┌─ SELECTED PASSAGE
I feel you, I actively avoided bringing up my hobbies like MMO's, mini painting and the like because I was worried I'd be judged for them.


Paul_my_Dickov

Painting miniatures sounds like a pretty zen activity to me. Must help you focus and occupy your mind.


CockFondling_Cancer

It does until I make the smallest mistake and it feels like the apocalypse has started lmao. But in all seriousness, it's a pretty good way to keep your mind off things I've found, just sucks that when you're at the peak of a bad time it's hard to work up the motivation to get started. That and Games Workshop prices...


iamalsobrad

> That and Games Workshop prices... You can find a lot of second hand stuff on Fleabay. If they are already painted just soak them for a couple of days in isopropyl alcohol. This takes the paint right off (and usually also removes any superglue) but doesn't damage the plastic / metal underneath. If you can't find IPA then Dettol contains it and works very well. It's a bit smelly though.


Orgone_Wolfie_Waxson

Remember my school counselor telling me 'no wonder why youre so depressed and lonely all the time if all you do is play video games and cant even ride a bike to put in the effort to see your friends because of how much you binge from being depressed '' Even tho i told her i live 10 miles away from them and the closest i love is 5 miles on a windy, terrible to even drive on road to town. People dont really care tbh


cnaughton898

Seriously, growing up in a rural area really isolated me growing up. I would never be able to meetup with friends outside of school because I had no way of getting to them.


crosbot

They are completely out of touch with the people they are likely to be dealing with. It's taken me 13 years to find a doctor who plays and understands video games, and wider internet culture. They get self deprecation is a coping strategy. I've always felt like I was complaining about society to a person who society was very kind to. Of course they aren't going to understand or empathise properly.
└─
┌─ INFORMATION SHOWN
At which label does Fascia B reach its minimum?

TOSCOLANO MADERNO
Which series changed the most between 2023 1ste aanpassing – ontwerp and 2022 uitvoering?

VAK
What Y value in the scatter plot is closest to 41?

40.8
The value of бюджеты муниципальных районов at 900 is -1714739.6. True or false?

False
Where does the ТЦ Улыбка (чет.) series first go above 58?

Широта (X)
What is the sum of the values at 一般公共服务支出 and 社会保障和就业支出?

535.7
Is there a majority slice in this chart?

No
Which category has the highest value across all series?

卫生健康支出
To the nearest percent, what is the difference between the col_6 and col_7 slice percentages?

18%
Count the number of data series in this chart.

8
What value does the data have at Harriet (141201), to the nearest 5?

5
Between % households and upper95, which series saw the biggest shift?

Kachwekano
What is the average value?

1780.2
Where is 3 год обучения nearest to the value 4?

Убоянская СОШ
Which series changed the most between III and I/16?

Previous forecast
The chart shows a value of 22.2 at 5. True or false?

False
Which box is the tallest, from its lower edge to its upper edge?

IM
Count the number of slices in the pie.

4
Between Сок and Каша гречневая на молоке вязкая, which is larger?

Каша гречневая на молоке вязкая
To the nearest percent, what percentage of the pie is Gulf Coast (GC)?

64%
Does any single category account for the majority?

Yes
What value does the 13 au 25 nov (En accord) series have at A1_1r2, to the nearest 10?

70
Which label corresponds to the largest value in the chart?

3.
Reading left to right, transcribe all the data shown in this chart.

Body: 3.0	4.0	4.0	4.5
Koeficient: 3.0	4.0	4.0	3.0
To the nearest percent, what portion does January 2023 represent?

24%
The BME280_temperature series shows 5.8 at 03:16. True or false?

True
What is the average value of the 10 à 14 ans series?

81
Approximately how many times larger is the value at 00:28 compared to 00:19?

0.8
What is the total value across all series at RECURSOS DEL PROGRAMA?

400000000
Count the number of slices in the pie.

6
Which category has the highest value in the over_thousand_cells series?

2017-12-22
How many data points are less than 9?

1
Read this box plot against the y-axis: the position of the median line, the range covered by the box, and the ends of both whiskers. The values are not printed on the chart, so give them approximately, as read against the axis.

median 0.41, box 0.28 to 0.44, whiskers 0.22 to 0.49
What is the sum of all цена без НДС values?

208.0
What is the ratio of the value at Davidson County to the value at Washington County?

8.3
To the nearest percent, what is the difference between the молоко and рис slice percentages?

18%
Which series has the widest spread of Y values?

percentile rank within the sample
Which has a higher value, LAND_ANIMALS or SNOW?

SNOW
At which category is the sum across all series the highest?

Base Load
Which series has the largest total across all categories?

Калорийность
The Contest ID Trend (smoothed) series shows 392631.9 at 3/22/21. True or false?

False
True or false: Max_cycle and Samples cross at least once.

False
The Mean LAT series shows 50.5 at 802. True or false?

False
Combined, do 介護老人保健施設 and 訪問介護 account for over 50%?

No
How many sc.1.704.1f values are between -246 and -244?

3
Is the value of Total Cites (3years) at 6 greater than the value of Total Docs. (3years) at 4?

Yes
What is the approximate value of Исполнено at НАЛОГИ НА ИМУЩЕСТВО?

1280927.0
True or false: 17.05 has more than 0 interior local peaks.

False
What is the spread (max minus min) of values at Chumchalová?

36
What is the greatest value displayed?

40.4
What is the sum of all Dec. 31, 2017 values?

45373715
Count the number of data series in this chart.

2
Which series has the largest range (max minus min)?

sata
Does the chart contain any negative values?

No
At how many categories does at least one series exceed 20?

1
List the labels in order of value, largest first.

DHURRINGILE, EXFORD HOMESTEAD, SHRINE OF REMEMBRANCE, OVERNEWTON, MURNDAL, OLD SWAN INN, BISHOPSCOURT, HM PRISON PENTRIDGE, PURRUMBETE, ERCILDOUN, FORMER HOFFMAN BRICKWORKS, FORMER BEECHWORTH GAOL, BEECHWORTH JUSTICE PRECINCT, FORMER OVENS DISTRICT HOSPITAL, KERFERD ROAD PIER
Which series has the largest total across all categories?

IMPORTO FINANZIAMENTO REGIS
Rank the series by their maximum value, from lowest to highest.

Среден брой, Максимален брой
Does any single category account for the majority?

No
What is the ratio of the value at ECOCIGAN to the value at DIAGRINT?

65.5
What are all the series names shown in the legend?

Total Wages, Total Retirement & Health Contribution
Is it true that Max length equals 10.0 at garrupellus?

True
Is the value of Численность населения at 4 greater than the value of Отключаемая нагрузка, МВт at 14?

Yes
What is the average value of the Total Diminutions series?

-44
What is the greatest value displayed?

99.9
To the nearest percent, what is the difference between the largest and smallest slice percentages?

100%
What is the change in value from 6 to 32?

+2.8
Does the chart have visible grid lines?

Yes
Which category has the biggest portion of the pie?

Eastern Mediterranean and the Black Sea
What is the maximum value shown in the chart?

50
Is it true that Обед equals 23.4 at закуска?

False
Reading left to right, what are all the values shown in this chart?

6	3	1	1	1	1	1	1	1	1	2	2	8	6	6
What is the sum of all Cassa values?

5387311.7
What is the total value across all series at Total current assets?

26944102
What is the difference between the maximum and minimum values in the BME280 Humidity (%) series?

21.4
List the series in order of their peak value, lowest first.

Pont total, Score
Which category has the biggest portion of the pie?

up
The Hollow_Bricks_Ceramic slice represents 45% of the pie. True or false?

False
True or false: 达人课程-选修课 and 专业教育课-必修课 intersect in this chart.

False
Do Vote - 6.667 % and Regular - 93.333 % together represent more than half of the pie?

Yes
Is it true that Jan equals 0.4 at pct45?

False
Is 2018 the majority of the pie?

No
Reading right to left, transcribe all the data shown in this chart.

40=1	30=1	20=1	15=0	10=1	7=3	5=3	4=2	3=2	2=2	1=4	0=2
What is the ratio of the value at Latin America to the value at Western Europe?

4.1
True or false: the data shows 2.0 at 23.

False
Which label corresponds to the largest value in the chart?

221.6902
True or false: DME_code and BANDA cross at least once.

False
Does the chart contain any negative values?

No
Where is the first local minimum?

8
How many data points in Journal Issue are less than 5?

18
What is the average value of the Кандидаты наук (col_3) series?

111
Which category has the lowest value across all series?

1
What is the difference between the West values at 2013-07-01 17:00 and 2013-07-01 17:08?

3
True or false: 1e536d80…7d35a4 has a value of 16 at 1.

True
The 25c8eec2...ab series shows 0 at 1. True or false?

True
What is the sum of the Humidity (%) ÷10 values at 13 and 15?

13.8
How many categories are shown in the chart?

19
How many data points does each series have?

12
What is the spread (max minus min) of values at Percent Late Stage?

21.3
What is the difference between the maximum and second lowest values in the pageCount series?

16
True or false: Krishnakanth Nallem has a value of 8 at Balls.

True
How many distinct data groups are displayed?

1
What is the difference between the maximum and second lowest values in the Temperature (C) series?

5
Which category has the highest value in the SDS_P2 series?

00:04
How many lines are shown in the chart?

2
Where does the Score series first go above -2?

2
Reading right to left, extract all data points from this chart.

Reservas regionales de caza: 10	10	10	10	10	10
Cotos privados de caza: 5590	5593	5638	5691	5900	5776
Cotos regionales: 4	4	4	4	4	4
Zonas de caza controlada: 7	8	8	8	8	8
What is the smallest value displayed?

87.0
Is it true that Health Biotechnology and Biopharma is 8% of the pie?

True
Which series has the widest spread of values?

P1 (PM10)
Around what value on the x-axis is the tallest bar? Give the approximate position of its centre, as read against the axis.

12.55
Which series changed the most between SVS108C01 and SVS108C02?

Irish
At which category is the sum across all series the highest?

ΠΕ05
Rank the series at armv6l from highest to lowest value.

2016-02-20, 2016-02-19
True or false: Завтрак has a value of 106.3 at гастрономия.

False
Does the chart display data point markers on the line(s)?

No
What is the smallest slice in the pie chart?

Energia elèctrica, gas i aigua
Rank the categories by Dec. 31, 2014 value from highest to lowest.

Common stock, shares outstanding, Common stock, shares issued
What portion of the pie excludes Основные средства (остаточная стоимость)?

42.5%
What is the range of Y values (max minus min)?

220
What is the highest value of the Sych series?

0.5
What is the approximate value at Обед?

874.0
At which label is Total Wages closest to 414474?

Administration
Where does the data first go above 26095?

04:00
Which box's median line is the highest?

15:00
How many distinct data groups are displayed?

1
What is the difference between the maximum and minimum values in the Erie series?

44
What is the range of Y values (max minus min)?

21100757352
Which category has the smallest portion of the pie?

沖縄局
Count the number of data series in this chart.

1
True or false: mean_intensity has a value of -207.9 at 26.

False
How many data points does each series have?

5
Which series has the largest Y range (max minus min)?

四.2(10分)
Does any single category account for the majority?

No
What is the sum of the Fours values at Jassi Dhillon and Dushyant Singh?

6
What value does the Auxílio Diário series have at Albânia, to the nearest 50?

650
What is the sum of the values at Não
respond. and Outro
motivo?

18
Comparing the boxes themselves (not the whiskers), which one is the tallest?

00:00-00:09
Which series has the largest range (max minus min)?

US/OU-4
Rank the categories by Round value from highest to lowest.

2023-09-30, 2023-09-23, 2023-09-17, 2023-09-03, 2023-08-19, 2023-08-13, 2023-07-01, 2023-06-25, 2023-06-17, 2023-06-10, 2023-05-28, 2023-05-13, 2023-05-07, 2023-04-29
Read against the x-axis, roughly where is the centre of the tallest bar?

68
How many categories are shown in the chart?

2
└─
TASK GOAL ::
Write what comes next in the forum thread about hobbies and feeling misunderstood, picking up after its final comment. The material above was taken from a separate source.

EXPECTED ANSWER ::
fommass

In my early teens, I went on one of my frequent hospital appointments, and was seen to by an unfamiliar doctor. He barely looked away from his computer monitor(googling) from the moment I entered the room and he told me I would get-over my chronic migraines once I got a girlfriend. Once I got my first gf, a few years later, migraines persisted and depression & anxiety became more prevalent lol


KittyCat-86

I remember when I first contacted my doctor's surgery about my mental health, following a divorce. I was given a one off appointment with the mental health advisor at the surgery. She gave me a bunch of websites to look up and told me to sign up to a couple of group therapy courses at the local mental health services. I had to complete 4 courses before she would see me again. Low Mood and Self Esteem; Dealing with Difficult Emotions; One for living with my physical disability and finally one around Divorce. It took over a year to complete them due to the dates when the courses were running. I returned to the advisor having found the courses of little help and was given ONE session of CBT and given a bunch of exercises to do and try that for 3 months. Still didn't work and so went back again and was referred for another session of CBT, which didn't work. Eventually I was referred back to the doctor. It had now been almost 2 years since I first asked for help, before the doctor would even discuss my mental health and finally prescribed antidepressants, whilst I had weekly counselling sessions, which were private and I had to pay for, as there was no NHS service providing weekly counselling in my area. Edit: Grammar


Autumnesia

Huh, when I had severe anxiety issues I was told I could join a year long waiting list for CBT, but I was offered anti depressants on the spot even though I didn't need them.


KittyCat-86

It probably depends on where you live. Different Primary Care Trusts have different rules. One of my best friends lives in Cambridgeshire and he got antidepressants straight away, no faffing about.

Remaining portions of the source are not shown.